Additionally, the interpretation that Debtors seek is foreclosed by the fact that a proposed plan, including any modification thereof, must comply with Bankruptcy Code § 1322(a)(3). See 11 U.S.C. § 1329(a). That provision provides: “if the plan classifies claims, [it] shall provide the same treatment for each claim within a particular class.” Id. § 1322(a)(3). As discussed above, unsecured claims are paid pro rata under the plan, but the credit union’s unsecured claim was paid in full. To accept Debtors’ interpretation, the Court would necessarily have to find that it condoned through a sale order what it could not have permitted in a plan modification — namely, the disparate treatment of claims within the same class. This, the Court cannot and will not do.

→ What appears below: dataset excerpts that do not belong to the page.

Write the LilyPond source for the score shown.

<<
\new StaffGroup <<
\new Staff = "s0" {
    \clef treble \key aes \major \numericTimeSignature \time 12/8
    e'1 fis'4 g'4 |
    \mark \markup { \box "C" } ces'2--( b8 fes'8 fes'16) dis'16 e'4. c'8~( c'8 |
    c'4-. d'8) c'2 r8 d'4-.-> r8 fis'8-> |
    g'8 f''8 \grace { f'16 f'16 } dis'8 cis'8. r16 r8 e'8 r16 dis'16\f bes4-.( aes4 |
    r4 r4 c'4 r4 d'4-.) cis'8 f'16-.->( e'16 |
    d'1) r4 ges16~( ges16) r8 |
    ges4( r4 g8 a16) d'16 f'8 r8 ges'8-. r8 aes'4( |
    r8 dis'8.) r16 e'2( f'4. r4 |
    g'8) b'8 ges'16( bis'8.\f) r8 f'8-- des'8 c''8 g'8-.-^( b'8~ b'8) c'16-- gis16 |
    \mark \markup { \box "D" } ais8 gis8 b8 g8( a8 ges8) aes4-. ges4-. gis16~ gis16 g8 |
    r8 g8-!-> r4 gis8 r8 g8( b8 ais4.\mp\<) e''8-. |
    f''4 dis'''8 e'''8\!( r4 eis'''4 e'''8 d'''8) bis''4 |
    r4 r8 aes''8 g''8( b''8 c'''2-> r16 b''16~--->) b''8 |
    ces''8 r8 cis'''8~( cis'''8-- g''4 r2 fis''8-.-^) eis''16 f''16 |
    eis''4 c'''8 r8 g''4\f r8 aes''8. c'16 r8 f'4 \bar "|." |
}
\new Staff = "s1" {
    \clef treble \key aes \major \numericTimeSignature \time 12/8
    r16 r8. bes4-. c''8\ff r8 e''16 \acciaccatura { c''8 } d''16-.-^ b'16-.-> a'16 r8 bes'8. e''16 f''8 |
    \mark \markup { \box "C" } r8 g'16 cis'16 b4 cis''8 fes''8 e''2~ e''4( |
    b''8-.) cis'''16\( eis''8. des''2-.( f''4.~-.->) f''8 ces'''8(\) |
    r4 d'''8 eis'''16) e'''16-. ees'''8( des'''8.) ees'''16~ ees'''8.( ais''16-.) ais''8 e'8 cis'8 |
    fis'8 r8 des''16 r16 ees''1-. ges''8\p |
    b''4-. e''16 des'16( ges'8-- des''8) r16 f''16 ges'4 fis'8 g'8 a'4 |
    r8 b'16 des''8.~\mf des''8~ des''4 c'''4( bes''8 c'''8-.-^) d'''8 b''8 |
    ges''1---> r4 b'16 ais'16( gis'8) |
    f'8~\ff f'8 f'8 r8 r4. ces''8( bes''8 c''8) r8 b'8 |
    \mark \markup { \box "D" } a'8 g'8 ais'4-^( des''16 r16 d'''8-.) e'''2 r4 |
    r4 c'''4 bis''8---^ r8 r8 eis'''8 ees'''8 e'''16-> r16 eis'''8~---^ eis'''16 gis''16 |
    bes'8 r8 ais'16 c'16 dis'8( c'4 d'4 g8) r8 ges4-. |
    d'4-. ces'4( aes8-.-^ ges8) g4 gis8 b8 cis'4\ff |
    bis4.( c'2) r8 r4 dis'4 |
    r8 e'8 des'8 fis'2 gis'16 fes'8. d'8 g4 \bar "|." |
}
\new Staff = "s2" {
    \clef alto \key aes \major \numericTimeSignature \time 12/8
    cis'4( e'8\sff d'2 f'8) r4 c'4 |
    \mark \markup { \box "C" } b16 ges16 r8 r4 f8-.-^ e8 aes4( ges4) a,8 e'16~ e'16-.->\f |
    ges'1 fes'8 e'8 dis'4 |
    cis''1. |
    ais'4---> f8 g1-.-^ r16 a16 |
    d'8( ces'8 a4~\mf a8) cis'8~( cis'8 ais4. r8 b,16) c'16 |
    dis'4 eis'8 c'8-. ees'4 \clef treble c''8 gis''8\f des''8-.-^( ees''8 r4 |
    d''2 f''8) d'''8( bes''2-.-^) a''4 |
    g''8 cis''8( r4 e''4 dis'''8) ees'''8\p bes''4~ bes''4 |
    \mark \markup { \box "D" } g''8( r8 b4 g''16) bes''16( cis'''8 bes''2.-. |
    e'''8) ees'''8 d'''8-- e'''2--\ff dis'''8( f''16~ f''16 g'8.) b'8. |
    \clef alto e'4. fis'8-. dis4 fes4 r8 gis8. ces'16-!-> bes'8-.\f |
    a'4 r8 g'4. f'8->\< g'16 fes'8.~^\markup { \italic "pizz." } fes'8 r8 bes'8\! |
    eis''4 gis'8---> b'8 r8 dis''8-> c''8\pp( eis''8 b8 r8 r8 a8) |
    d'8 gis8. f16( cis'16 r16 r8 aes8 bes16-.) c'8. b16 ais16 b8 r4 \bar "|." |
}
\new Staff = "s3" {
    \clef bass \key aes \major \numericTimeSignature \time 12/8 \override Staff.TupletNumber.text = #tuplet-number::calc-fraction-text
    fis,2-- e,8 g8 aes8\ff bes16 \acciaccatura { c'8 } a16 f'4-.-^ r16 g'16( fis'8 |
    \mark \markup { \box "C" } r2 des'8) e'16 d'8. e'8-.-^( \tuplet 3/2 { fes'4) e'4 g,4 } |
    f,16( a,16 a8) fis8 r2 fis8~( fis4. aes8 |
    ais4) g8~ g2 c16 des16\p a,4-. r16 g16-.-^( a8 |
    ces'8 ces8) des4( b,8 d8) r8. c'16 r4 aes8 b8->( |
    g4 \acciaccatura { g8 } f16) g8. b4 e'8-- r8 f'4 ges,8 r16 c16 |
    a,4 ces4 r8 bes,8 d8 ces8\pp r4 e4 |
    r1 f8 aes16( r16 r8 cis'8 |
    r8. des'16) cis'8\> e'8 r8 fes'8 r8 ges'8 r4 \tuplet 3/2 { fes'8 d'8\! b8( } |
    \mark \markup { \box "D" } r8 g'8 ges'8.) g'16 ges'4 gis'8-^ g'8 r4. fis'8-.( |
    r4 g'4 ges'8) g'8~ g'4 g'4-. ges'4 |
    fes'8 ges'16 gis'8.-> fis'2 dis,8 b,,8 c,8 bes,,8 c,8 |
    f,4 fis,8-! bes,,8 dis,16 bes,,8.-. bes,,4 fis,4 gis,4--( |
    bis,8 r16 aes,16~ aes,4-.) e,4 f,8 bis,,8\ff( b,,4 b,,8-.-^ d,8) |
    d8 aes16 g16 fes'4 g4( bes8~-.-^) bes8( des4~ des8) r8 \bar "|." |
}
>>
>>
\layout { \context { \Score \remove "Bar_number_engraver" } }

D. Trustee Has Not Breached Fiduciary or Statutory Duties Owed to Debtors
On October 10, 2014, Debtors filed a document titled “Stipulation of Facts and Conclusions of Law” (dekt.88); however, Trustee did not agree to its contents and, therefore, the Court construes the document simply as a brief in support of their Motion. In this brief, Debtors raise the argument that Trustee breached her duties to them by disbursing funds in addition to those required under their plan. This argument is meritless. As discussed above. Trustee has not disbursed too much money to creditors. Trustee is currently holding money that is due to be disbursed to creditors but has delayed such disbursement pending the resolution of Debtor’s Motion.
ORDER
Based on the foregoing, it is ORDERED that Debtors’ Motion (dckt. 80) is GRANTED in part and DENIED in part. Trustee may disburse $578.02 to creditors but must turn over $367.67 to Debtors. Once it is determined that the requirements for a discharge under 11 U.S.C. § 1328(a) are met, a discharge will be entered unless prohibited by the Bankruptcy Code.